LTOT – long term oxygen therapy
This can prolong the life expectancy of COPD patients! Basically, the longer you give it for, the greater the increase in life-expectancy. You should give it @ 2L via nasal prongs for at least 15 hours a day. This aims to keep oxygen saturation above 90%.
  • Only 30% of those not receiving LTOT survive more than 5 years after diagnosis.
  • By giving the LTOT you reduce the pulmonary arterial pressure. Moderate reduction is pressure is achieved after 15 hours, and a larger reduction after 19 hours a day.

Indications for LTOT

  • PaO2 <7.3kPa
  • PaO2 <8kPa, and patient also has polycythaemia, hypoxaemia, peripheral oedema or pulmonary hypertension
Patients should be asses for LTOT when they have:
  • FEV1 30-49% predicated
  • Cyanosis
  • Any of the indications above


  • Some patients who have a large emphysematous bullae may benefit form a bullectomy. This enables adjacent areas of collapsed lung to re-expand into the space, and function again. This improves VQ mismatch.
    • Another option – you can put a valve in on bronchoscopy – this will allow air out of an emphysematous bullae, but not allow air in, and this eventually allows the bullae to collapse.
  • Another option is lung volume reduction surgery. This aims to increase the elastic recoil of the lung. Patients have to be carefully selected, and have an FEV1 <1L. it improves symptoms, but does not improve mortality.
  • Lung transplant can be performed on certain patients with end stage emphysema.
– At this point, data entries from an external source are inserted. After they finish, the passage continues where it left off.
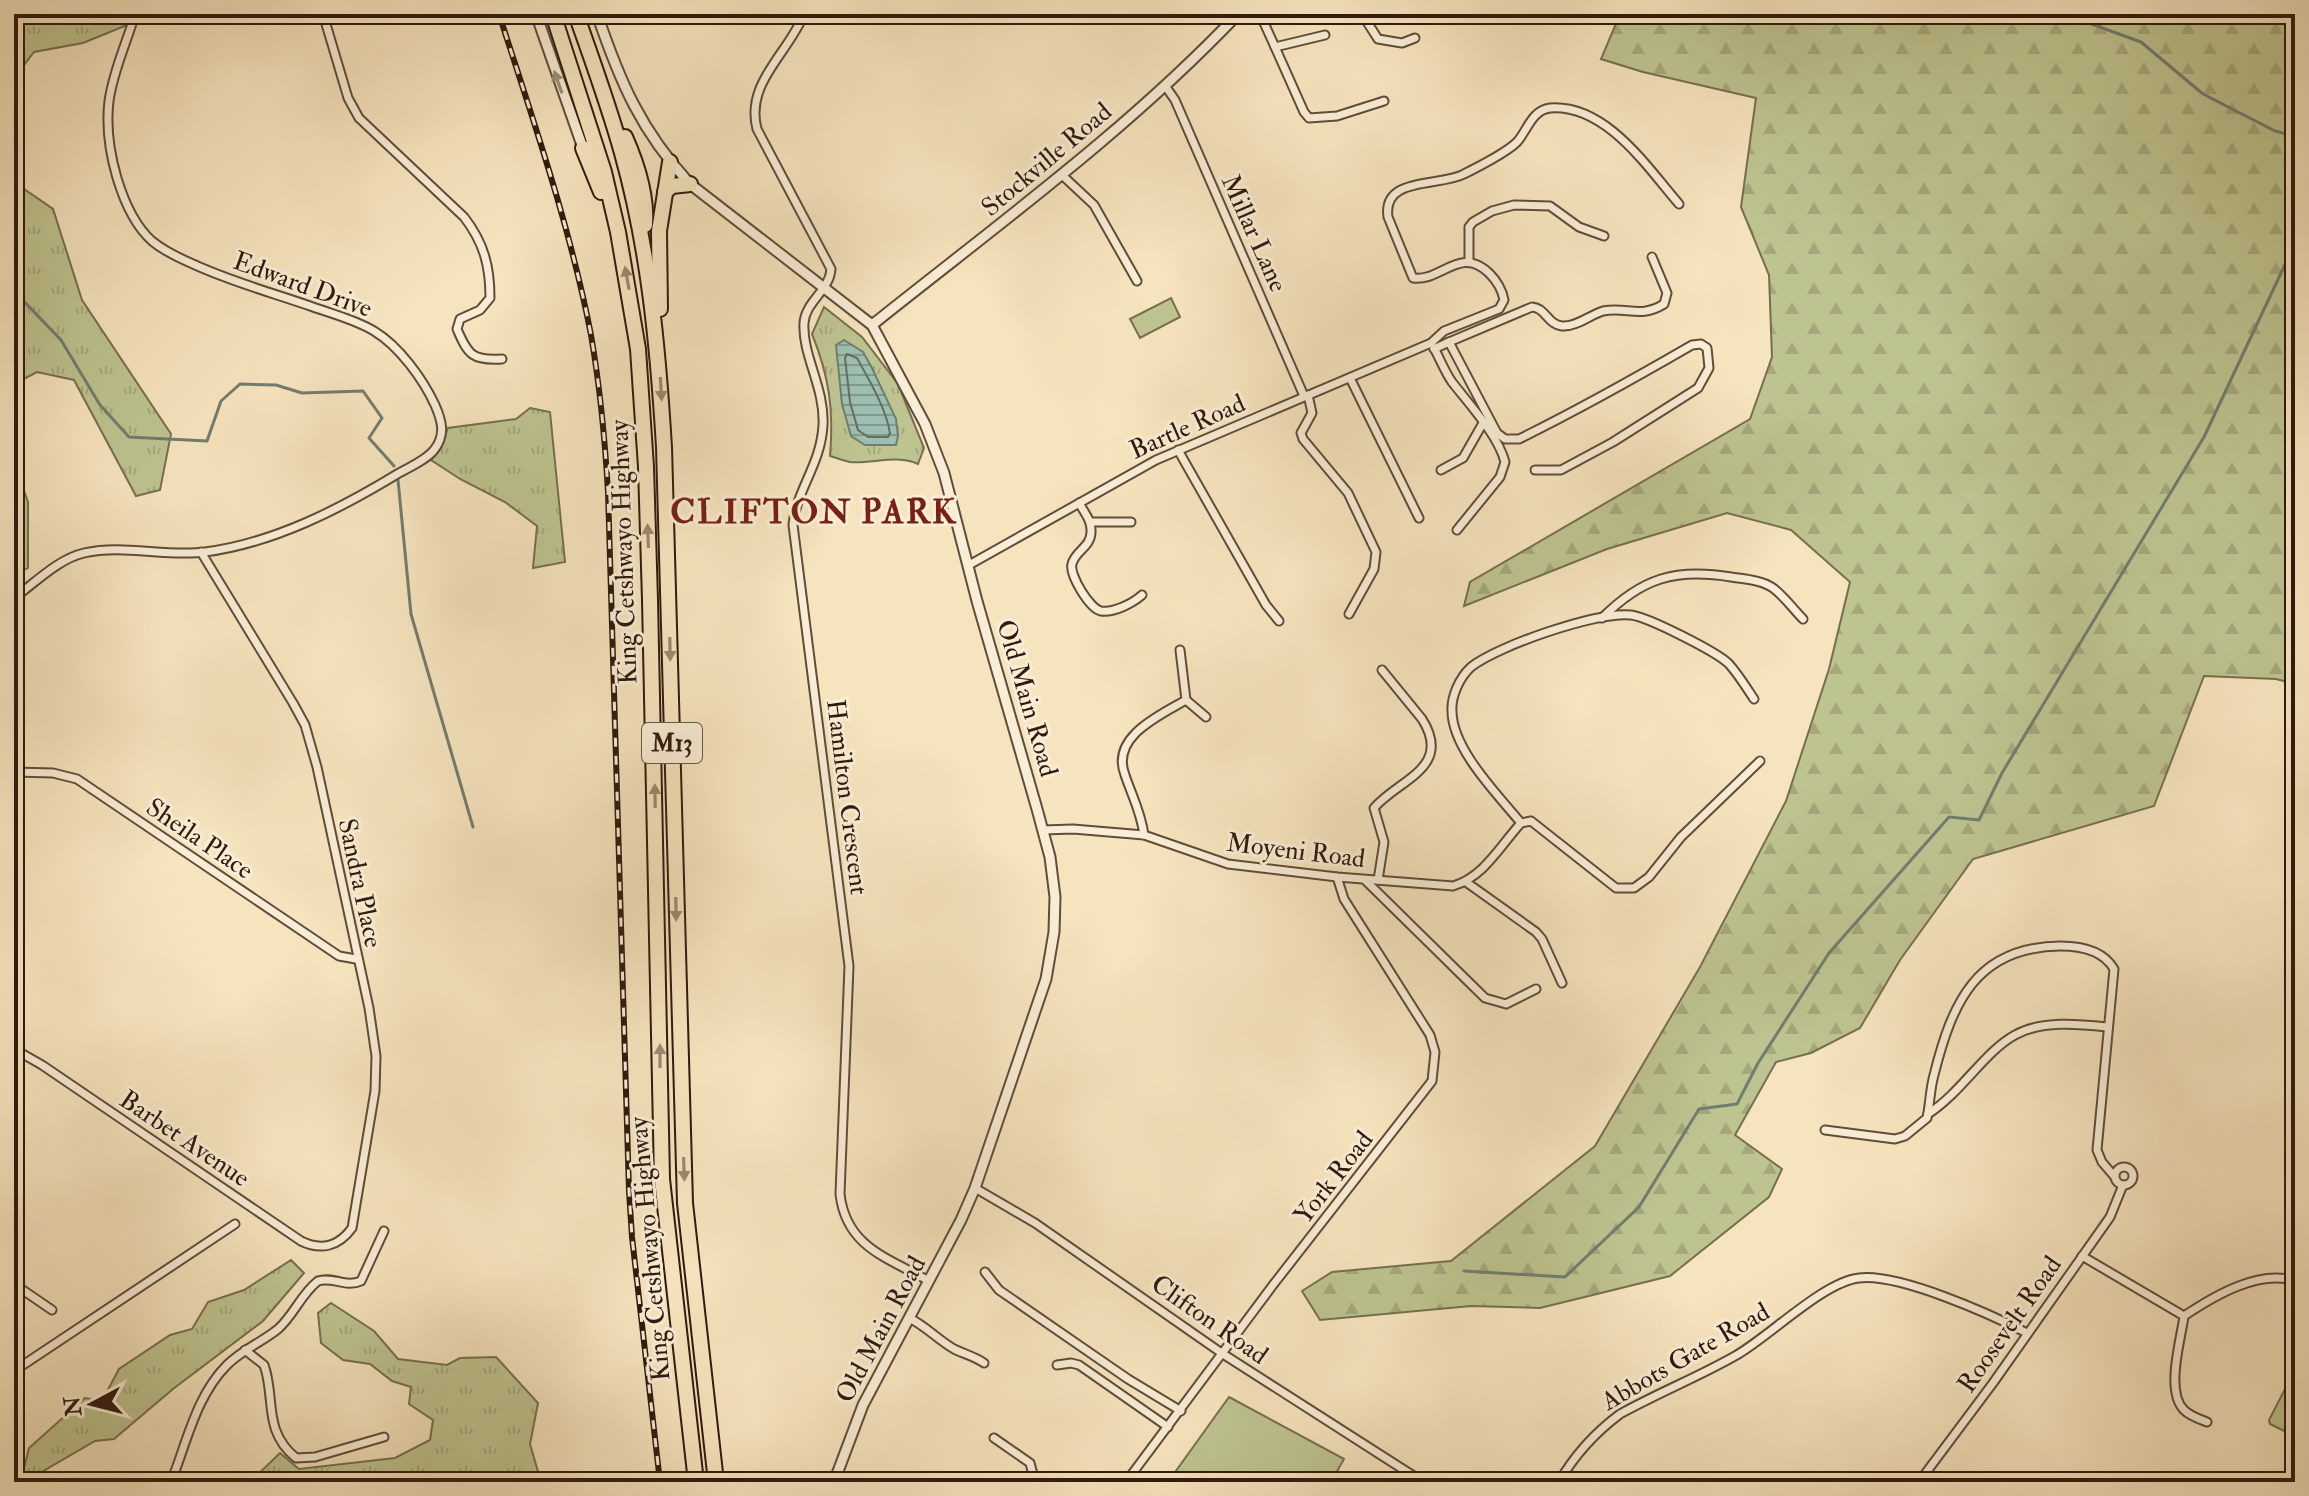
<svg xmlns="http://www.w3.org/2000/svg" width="2309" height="1496" font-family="'IM FELL Double Pica',serif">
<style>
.grass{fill:url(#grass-tufts);stroke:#766f4f;stroke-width:2}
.forest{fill:url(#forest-firs);stroke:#766f4f;stroke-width:2}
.garden{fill:#bec490;stroke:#766f4f;stroke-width:2}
.water{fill:url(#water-rules);stroke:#717d70;stroke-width:2}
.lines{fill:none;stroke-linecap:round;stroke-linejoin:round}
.shore{stroke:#666c60;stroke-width:2}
.stream{stroke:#717d70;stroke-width:3}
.minor-casing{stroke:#604c3a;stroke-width:11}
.tertiary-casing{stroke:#604c3a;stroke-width:13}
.motorway-casing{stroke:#2e1a0e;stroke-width:18}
.minor{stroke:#f9edd5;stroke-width:7}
.tertiary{stroke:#f9edd5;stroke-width:9}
.motorway{stroke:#f6e4be;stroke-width:14}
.rail-casing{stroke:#2e1a0e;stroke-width:6}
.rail{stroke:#f9edd5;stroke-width:3;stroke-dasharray:9;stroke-linecap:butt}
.oneway{fill:#9e8e7b}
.oneway2{fill:#9c896f}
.labels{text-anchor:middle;stroke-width:6;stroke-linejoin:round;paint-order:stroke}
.shield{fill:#f9edd5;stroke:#6b594a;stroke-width:2}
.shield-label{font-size:24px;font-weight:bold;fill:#2e1a0e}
.street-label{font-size:26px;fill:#2e1a0e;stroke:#f9edd5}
.district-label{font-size:34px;font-weight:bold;letter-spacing:2px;fill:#7a1f14;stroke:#f9edd5}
</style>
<defs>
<pattern id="grass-tufts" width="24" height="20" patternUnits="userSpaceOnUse" patternTransform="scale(2)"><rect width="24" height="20" fill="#bec490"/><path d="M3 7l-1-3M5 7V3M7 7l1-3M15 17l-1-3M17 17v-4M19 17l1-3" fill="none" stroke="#a4a87b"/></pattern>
<pattern id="forest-firs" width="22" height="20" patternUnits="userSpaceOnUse" patternTransform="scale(2)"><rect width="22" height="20" fill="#bec490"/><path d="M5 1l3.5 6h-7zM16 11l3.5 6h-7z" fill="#a4a87b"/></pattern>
<pattern id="water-rules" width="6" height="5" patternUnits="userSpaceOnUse" patternTransform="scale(2)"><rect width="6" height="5" fill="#9dbfb1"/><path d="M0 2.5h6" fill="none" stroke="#809a8e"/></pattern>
</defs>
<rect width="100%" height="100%" fill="#f6e4be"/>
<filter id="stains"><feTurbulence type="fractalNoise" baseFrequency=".0025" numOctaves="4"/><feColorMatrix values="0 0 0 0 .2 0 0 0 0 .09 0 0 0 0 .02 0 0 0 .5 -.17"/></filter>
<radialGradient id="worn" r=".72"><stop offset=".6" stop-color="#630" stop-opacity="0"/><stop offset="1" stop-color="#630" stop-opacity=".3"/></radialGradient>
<g class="grass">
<polygon points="14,14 134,14 132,23 83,43 34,52 14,78"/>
<polygon points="14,182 53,209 82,300 171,434 160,490 136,496 74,380 37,372 14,384"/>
<path d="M824 307 862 337 898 384 924 448 918 464C897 454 872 464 850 462 844 461 837 458 830 456 834 410 829 376 812 334Z"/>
<polygon points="530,408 550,412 565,562 533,568 537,526 505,502 460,479 431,460 439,451 448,428 516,419"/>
<polygon points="14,463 28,502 28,568 14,575"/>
<polygon points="291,1260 304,1273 263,1321 173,1389 114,1439 95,1441 40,1473 34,1482 14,1482 21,1480 29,1448 85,1398 102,1401 119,1369 170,1335 192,1329 208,1302 244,1290"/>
<polygon points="331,1303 374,1331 398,1359 447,1365 460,1358 496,1357 538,1403 530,1444 541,1482 250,1482 280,1453 299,1469 395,1458 430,1440 433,1420 409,1404 411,1387 392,1381 370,1364 343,1360 321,1343 318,1313"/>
</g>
<polygon class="forest" points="1620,14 2289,14 2295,19 2295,684 2276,679 2204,676 2154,806 1973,859 1900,960 1860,1028 1811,1053 1776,1062 1735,1135 1782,1169 1769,1197 1670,1276 1540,1308 1471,1306 1320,1320 1302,1291 1332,1272 1451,1261 1595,1146 1700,967 1786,801 1829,669 1850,582 1791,530 1727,513 1607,549 1464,606 1470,582 1750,419 1772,357 1769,275 1741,207 1756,98 1643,72 1601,59"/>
<g class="garden">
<polygon points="1171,298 1180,317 1140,338 1130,319"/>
<polygon points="2292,1382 2295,1383 2295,1422 2290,1431 2286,1432 2270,1424 2269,1420 2288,1383"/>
<polygon points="1229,1397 1344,1459 1331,1482 1168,1482"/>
</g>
<polygon class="water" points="844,340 863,352 872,368 896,419 898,436 896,445 865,445 851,436 842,404 836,345"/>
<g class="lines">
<path class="shore" d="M847 354 857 358C869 380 886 408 890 433L888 437H868L858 430 850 402 845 358Z"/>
<g class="stream">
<polyline points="1627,14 1749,23 1769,14"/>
<polyline points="2064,14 2141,42 2203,94 2275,131 2295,136"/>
<polyline points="14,291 61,340 100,405 129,437 207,441 221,401 240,384 276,385 302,393 363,391 382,418 369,438 394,466"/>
<polyline points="398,480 411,614 473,827"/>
<polyline points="1464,1271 1565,1277 1639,1207 1699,1109 1737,1104 1758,1063 1829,953 1949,817 1979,820 2002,773 2204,437 2289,256 2295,253"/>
</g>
<defs>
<g id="minor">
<path d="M323 14 348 98 359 118 464 217C484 243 490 266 490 298L480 310 460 319 457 329C468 355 473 361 502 359"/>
<path d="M804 14C788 54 745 83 757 129L831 269C830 290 805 302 804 323 802 355 825 388 823 425 821 465 796 490 793 525L849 966 840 1194C846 1247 888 1258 929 1281"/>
<polyline points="1260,14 1275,47 1325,35"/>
<polyline points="1362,14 1378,39 1402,43 1415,38"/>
<polyline points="1275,47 1304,112 1309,118 1337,116 1384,101"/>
<polyline points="1166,87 1175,100 1304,396"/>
<polyline points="1062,175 1094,205 1137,281"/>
<polyline points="1469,262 1469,227 1473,222 1492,211 1514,205 1550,206 1579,227 1604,236"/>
<path d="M1449 342 1532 307C1546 308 1547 324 1562 326 1576 327 1590 315 1603 311 1627 306 1640 319 1664 304L1667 293 1652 257"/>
<path d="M1434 348C1440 359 1445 372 1452 382 1469 404 1498 435 1505 462L1500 477 1457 530"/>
<path d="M1434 349 1449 342 1497 433 1505 439H1519C1578 410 1635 378 1692 345L1701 344 1707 348 1709 368 1698 388 1613 442 1561 470H1535"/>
<polyline points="1350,378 1419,518"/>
<polyline points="1308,395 1312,413 1301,433 1303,439 1348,493 1376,552 1374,569 1349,614"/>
<polyline points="1178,450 1266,605 1279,621"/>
<polyline points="1441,470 1463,458 1483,423"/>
<path d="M1079 503C1084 512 1092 521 1091 532 1091 547 1075 551 1072 564 1069 575 1090 609 1101 611 1114 613 1133 603 1142 595"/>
<polyline points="1090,522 1131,522"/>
<path d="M969 565 1156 460 1431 343 1444 331 1499 309 1504 300C1502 289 1497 281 1489 273 1460 245 1441 282 1413 278L1388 217C1382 176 1440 187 1464 174 1478 167 1506 153 1517 142 1527 131 1532 110 1550 108 1606 104 1647 167 1679 204"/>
<path d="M14 598C35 583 58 559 84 553 123 544 165 557 205 552 274 543 340 509 399 473 410 467 426 460 434 450 446 435 442 421 435 405 423 379 399 346 374 331 356 320 333 314 313 307 273 293 232 282 193 264 179 258 164 251 152 241 134 225 124 201 117 178 110 154 106 126 109 101 113 71 127 42 135 14"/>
<path d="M1602 618C1642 578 1675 568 1731 577 1744 579 1762 580 1773 588 1784 596 1793 609 1803 619"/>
<polyline points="1186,700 1206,717"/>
<polyline points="14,772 53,773 77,779 339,956 356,959"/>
<path d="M1521 823C1498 795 1452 749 1452 711 1451 696 1460 677 1471 667 1497 646 1598 611 1631 615 1648 617 1717 652 1729 664 1738 674 1746 687 1754 699"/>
<path d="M1043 830 1073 829 1144 835 1228 864 1337 877 1453 886C1484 877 1500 846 1521 823L1531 821 1616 888H1634L1649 877 1681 837 1760 761"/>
<path d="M1144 835C1141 812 1132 796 1125 775 1110 737 1160 715 1186 700L1180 650"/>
<path d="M1378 880 1384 842 1374 808C1399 779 1453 768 1422 719L1382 670"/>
<polyline points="1366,881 1485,998 1506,1004 1536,989"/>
<polyline points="1466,882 1536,932 1542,939 1562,983"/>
<path d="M14 1049 42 1065 301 1241C321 1251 339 1246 352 1228L375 1091 376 1056 369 1008 317 767 305 725 293 703 201 552"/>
<path d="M1928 1114C1962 1092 1984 1052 2015 1035 2042 1020 2079 1024 2108 1027"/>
<path d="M1825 1130 1895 1139 1905 1136 1927 1118C1930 1104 1930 1089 1934 1075 1952 1003 1976 947 2060 946 2081 946 2103 950 2114 969L2097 1150 2102 1162 2114 1176"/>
<circle cx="2124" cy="1176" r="9"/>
<polyline points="975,1188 1035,1223 1223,1354 1423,1482"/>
<path d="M2082 1256 2184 1316C2181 1340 2165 1391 2184 1410 2190 1416 2199 1419 2207 1422"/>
<polyline points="985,1272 999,1290 1128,1379 1181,1411"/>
<polyline points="14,1284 52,1310"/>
<path d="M2184 1316C2214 1296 2259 1269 2295 1281"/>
<path d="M909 1318C926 1326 938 1340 954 1349 964 1354 974 1356 984 1363"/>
<path d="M245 1350 264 1365C276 1398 262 1430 296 1458L315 1457 384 1437"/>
<polyline points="1057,1365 1071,1363 1079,1365 1168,1427"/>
<polyline points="14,1371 235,1224"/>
<polyline points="994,1438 1030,1463 1035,1482"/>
<path d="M171 1482C187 1442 196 1396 227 1365 242 1350 262 1342 278 1329 294 1315 301 1294 318 1281 333 1276 345 1288 361 1281L384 1231"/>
<polyline points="1126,1482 1273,1285 1432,1081 1435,1052 1430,1035 1344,899 1337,877"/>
<path d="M1559 1482C1574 1456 1596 1432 1620 1414 1658 1393 1698 1377 1735 1356 1769 1337 1823 1282 1859 1278 1899 1273 1990 1314 2027 1333"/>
<polyline points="1919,1482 1993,1383 2110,1217 2123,1185"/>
</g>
<g id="tertiary">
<polyline points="536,14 583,148"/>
<path d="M597 14C620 82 641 131 690 184L872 325 925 424 944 473 977 601 1037 809 1050 857 1055 897 1054 932 1046 979 975 1188 961 1220 863 1405 834 1482"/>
<path d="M872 325C997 225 1127 131 1238 14"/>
</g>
<g id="motorway">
<polyline points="553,14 604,172 618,232 638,349 646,467 650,600 662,1179 696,1482"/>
<path d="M576 14C592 60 609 106 622 153 649 249 658 348 664 447L685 1203 716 1482"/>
<path d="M625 137C637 164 647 196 645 225"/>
<polyline points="583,148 601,192"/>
<polyline points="665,192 672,186 690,184"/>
<polyline points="660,309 659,231 670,162"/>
</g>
</defs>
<use href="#minor" class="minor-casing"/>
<use href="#tertiary" class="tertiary-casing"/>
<use href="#motorway" class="motorway-casing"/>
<use href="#minor" class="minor"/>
<use href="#tertiary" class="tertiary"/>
<use href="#motorway" class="motorway"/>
<defs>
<path id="rail" d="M499 14C533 120 570 226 591 335 600 387 605 440 608 492L629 1191 632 1237 660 1482"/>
</defs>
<use href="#rail" class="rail-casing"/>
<use href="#rail" class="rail"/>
</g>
<defs><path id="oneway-solid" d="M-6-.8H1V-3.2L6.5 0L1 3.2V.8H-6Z" transform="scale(2)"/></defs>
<use class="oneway" href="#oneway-solid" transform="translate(558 82) rotate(-109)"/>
<g class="oneway2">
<use href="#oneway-solid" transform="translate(627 278) rotate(-100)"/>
<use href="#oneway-solid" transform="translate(661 389) rotate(87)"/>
<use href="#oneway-solid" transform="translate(648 536) rotate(-92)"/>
<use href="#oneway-solid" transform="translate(670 649) rotate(89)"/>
<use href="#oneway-solid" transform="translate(655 796) rotate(-91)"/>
<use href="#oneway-solid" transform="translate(676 909) rotate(89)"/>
<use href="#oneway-solid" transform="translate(660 1056) rotate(-90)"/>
<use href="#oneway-solid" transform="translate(684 1169) rotate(88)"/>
</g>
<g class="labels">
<rect class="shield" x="642" y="723" width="60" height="40" rx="6"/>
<g class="shield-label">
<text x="672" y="751">M13</text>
</g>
<g class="street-label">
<text transform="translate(1046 159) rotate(-40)" y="9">Stockville Road</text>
<text transform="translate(1255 233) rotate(66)" y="9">Millar Lane</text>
<text transform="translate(303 284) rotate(20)" y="9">Edward Drive</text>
<text transform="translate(1187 426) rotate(-24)" y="9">Bartle Road</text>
<text transform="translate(623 552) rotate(-92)" y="9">King Cetshwayo Highway</text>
<text transform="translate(1028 698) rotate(74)" y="9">Old Main Road</text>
<text transform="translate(848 797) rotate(83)" y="9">Hamilton Crescent</text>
<text transform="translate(200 838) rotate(34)" y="9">Sheila Place</text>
<text transform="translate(1296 850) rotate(7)" y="9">Moyeni Road</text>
<text transform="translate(361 883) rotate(78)" y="9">Sandra Place</text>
<text transform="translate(185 1138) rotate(34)" y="9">Barbet Avenue</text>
<text transform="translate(1333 1177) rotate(-52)" y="9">York Road</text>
<text transform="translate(649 1249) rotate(-95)" y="9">King Cetshwayo Highway</text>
<text transform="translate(1210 1319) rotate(35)" y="9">Clifton Road</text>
<text transform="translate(2009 1324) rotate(-55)" y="9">Roosevelt Road</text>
<text transform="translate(880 1329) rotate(-62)" y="9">Old Main Road</text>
<text transform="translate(1685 1356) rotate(-30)" y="9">Abbots Gate Road</text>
</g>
<g class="district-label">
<text x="814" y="523">CLIFTON PARK</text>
</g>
</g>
<rect width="2309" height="1496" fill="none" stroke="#f6e4be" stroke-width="48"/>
<rect x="16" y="16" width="2277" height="1464" fill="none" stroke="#2e1a0e" stroke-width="4"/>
<rect x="24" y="24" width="2261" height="1448" fill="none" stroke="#2e1a0e" stroke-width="2"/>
<g transform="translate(92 1404) rotate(263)" stroke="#f9edd5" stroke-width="6" paint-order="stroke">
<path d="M0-6L14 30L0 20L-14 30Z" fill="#2e1a0e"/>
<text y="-12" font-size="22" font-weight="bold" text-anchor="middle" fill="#2e1a0e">N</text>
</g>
<rect width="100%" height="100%" filter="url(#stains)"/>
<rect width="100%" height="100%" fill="url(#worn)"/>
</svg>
It has a 3-year survival of 75%, and again, the treatment improves symptoms, but does not really affect quality of life.

Pulmonary rehabilitation

This basically just involves exercise training – and the aim is to improve symptom control. The exercises usually involve walking / climbing stairs, and can be arranged at clinic or in the home. These exercises are often in conjunction with physiotherapy and education classes. Breathing exercises are of little use.
Pulmonary rehabilitation has no effect on life expectancy


Patients can lose weight – this is a particularly bad prognostic sign – because it shows that they are expending a huge amount of energy trying to breathe – you have to encourage them to try and gain weight – but you can lose muscle mass, and this will make it even more difficult to breathe.